Benarkah Pertukaran Data dengan AS Tidak Langgar HAM? Ini Penjelasan Menteri Natalius Pigai dan Mensesneg
Menteri HAM dan Mensesneg memastikan Pertukaran Data dengan AS yang disepakati tidak melanggar HAM. Bagaimana pemerintah menjamin keamanan data pribadi warga?
Menteri Hak Asasi Manusia (HAM) Natalius Pigai menegaskan kesepakatan Pertukaran Data dengan AS tidak bertentangan dengan prinsip HAM. Pernyataan ini disampaikan menanggapi kekhawatiran publik terkait perjanjian dagang bilateral tersebut. Ia menekankan bahwa proses pertukaran data akan selalu tunduk pada hukum yang berlaku di Indonesia.
Penegasan serupa juga disampaikan oleh Menteri Sekretaris Negara (Mensesneg) Prasetyo Hadi. Ia mengklarifikasi bahwa tidak ada penyerahan data pribadi warga Indonesia secara bebas kepada pemerintah Amerika Serikat. Kedua pejabat pemerintah ini berupaya menenangkan masyarakat mengenai jaminan keamanan data.
Kesepakatan ini merupakan bagian dari kerangka kerja Perjanjian Perdagangan Timbal Balik (Agreement on Reciprocal Trade) antara kedua negara. Perjanjian tersebut bertujuan memperkuat kerja sama ekonomi serta menghapus hambatan perdagangan digital.

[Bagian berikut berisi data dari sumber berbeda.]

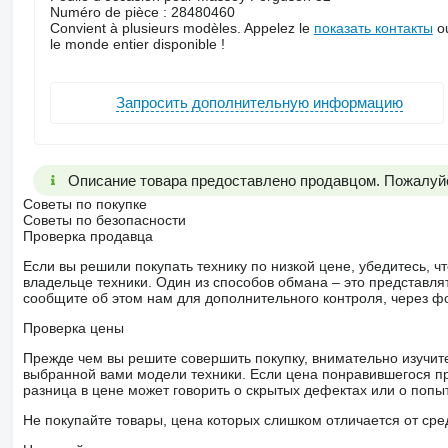
Numéro de pièce : 28480460
Convient à plusieurs modèles. Appelez le
показать контакты
ou
le monde entier disponible !
Запросить дополнительную информацию
Описание товара предоставлено продавцом. Пожалуйс
Советы по покупке
Советы по безопасности
Проверка продавца
Если вы решили покупать технику по низкой цене, убедитесь,
владельце техники. Один из способов обмана – это представл
сообщите об этом нам для дополнительного контроля, через ф
Проверка цены
Прежде чем вы решите совершить покупку, внимательно изучит
выбранной вами модели техники. Если цена понравившегося п
разница в цене может говорить о скрытых дефектах или о поп
Не покупайте товары, цена которых слишком отличается от сре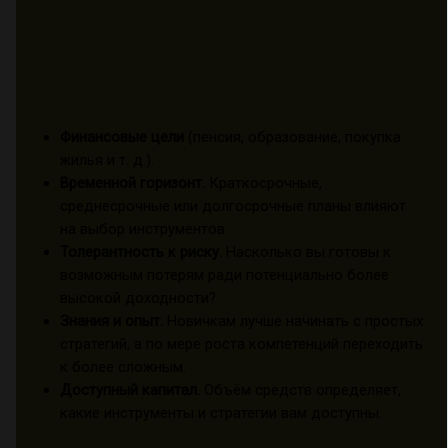
Финансовые цели
(пенсия, образование, покупка
жилья и т. д.).
Временной горизонт.
Краткосрочные,
среднесрочные или долгосрочные планы влияют
на выбор инструментов.
Толерантность к риску.
Насколько вы готовы к
возможным потерям ради потенциально более
высокой доходности?
Знания и опыт.
Новичкам лучше начинать с простых
стратегий, а по мере роста компетенций переходить
к более сложным.
Доступный капитал.
Объём средств определяет,
какие инструменты и стратегии вам доступны.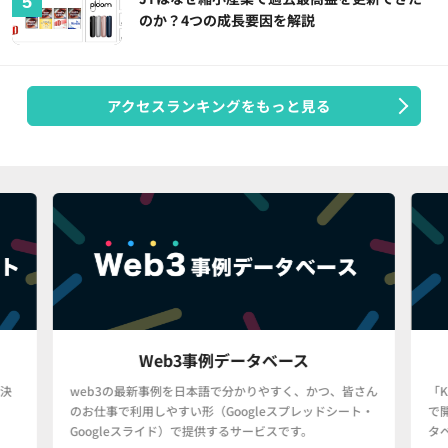
のか？4つの成長要因を解説
アクセスランキングをもっと見る
Web3事例データベース
決
web3の最新事例を日本語で分かりやすく、かつ、皆さん
「
のお仕事で利用しやすい形（Googleスプレッドシート・
で
Googleスライド）で提供するサービスです。
タ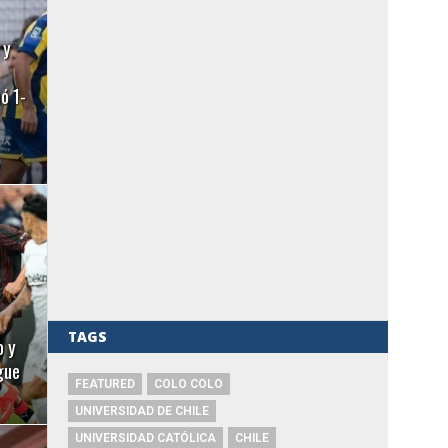
 y
ó 1-
TAGS
o y
gue
FEATURED
COLO COLO
UNIVERSIDAD DE CHILE
UNIVERSIDAD CATÓLICA
CHILE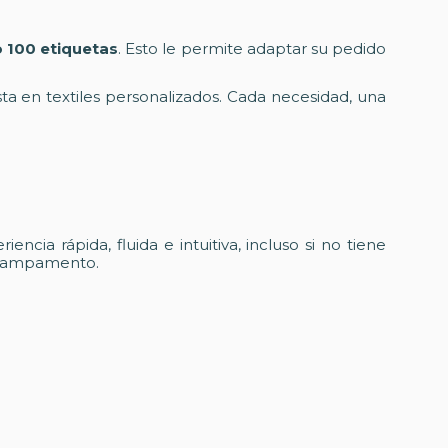
o 100 etiquetas
. Esto le permite adaptar su pedido
sta en textiles personalizados. Cada necesidad, una
encia rápida, fluida e intuitiva, incluso si no tiene
el campamento.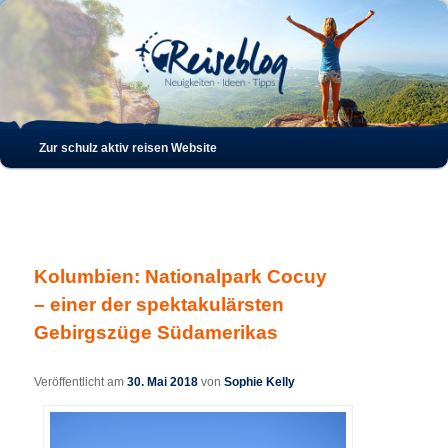
Such
Hauptmenü
Zur schulz aktiv reisen Website
Zum
Zum
Inhalt
sekundären
wechseln
Inhalt
Kolumbien: Nationalpark Cocuy
wechseln
– einer der spektakulärsten
Gebirgszüge Südamerikas
Veröffentlicht am
30. Mai 2018
von
Sophie Kelly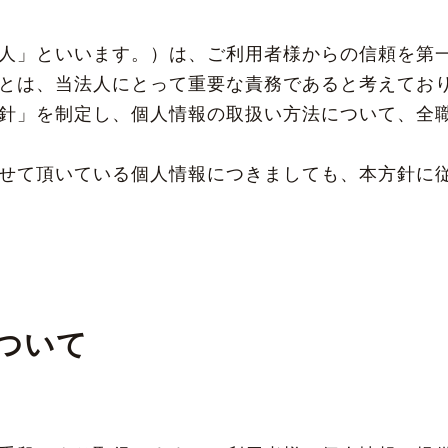
人」といいます。）は、ご利用者様からの信頼を第
とは、当法人にとって重要な責務であると考えてお
針」を制定し、個人情報の取扱い方法について、全
。
せて頂いている個人情報につきましても、本方針に
ついて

Dasar Hukum Pertukaran Data yang Dijamin
Natalius Pigai menjelaskan bahwa klausul dalam kesepakatan secara eksplisit menyebutkan pertukaran data dilakukan berdasarkan hukum Indonesia. Rujukan utama dalam hal ini adalah Undang-Undang Pelindungan Data Pribadi (UU PDP). Hal ini memastikan bahwa setiap transfer data memiliki pijakan hukum yang sah.
Menurutnya, selama pertukaran data dilakukan sesuai dengan UU PDP, maka tidak akan ada pelanggaran terhadap hak asasi manusia. Pemerintah berkomitmen penuh untuk menjamin bahwa proses ini dilakukan dengan sangat hati-hati dan bertanggung jawab. Aspek keamanan data menjadi prioritas utama.
Penyerahan data pribadi tidak akan dilakukan secara bebas atau tanpa kontrol. Sebaliknya, proses ini akan terukur dalam tata kelola lalu lintas data pribadi lintas negara. Ini adalah upaya pemerintah untuk menjaga kedaulatan data warga negaranya.
Memperkuat Kerja Sama Ekonomi dan Digital
Gedung Putih sebelumnya mengumumkan bahwa AS dan Indonesia telah menyepakati kerangka kerja untuk merundingkan Agreement on Reciprocal Trade. Perjanjian ini dirancang untuk memperkuat kerja sama ekonomi antara kedua negara. Salah satu poin krusial adalah penghapusan hambatan perdagangan digital.
Dalam butir Removing Barriers for Digital Trade, Indonesia berkomitmen untuk memberikan kepastian terhadap perpindahan data ke Amerika Serikat. Ini berarti Indonesia akan mengakui AS sebagai negara dengan tingkat perlindungan data yang memadai sesuai hukum yang berlaku di Indonesia. Tujuannya adalah memfasilitasi perpindahan data lintas batas secara lebih leluasa.
Langkah ini diharapkan dapat menciptakan lingkungan digital yang lebih kondusif bagi perdagangan dan investasi. Ini juga menunjukkan upaya kedua negara untuk beradaptasi dengan dinamika ekonomi global yang semakin bergantung pada aliran data.
Jaminan Perlindungan Data Pribadi dari Pemerintah
Menteri Sekretaris Negara Prasetyo Hadi menegaskan bahwa interpretasi yang keliru telah muncul terkait kesepakatan ini. Ia membantah keras anggapan bahwa data pribadi warga Indonesia akan diserahkan begitu saja kepada pemerintah AS. Klarifikasi ini penting untuk meredakan kekhawatiran publik.
Prasetyo menjelaskan bahwa banyak platform digital milik perusahaan AS mengharuskan pengguna memasukkan data dan identitas. Pemerintah AS justru ingin memastikan bahwa data-data tersebut aman dan tidak disalahgunakan untuk berbagai kepentingan di luar konteks yang sah.
Oleh karena itu, pemerintah Indonesia secara tegas memastikan dan menjamin perlindungan data pribadi warga negaranya. Seluruh proses ini akan diatur secara ketat dalam UU Perlindungan Data Pribadi. Jaminan ini menjadi landasan kepercayaan bagi masyarakat.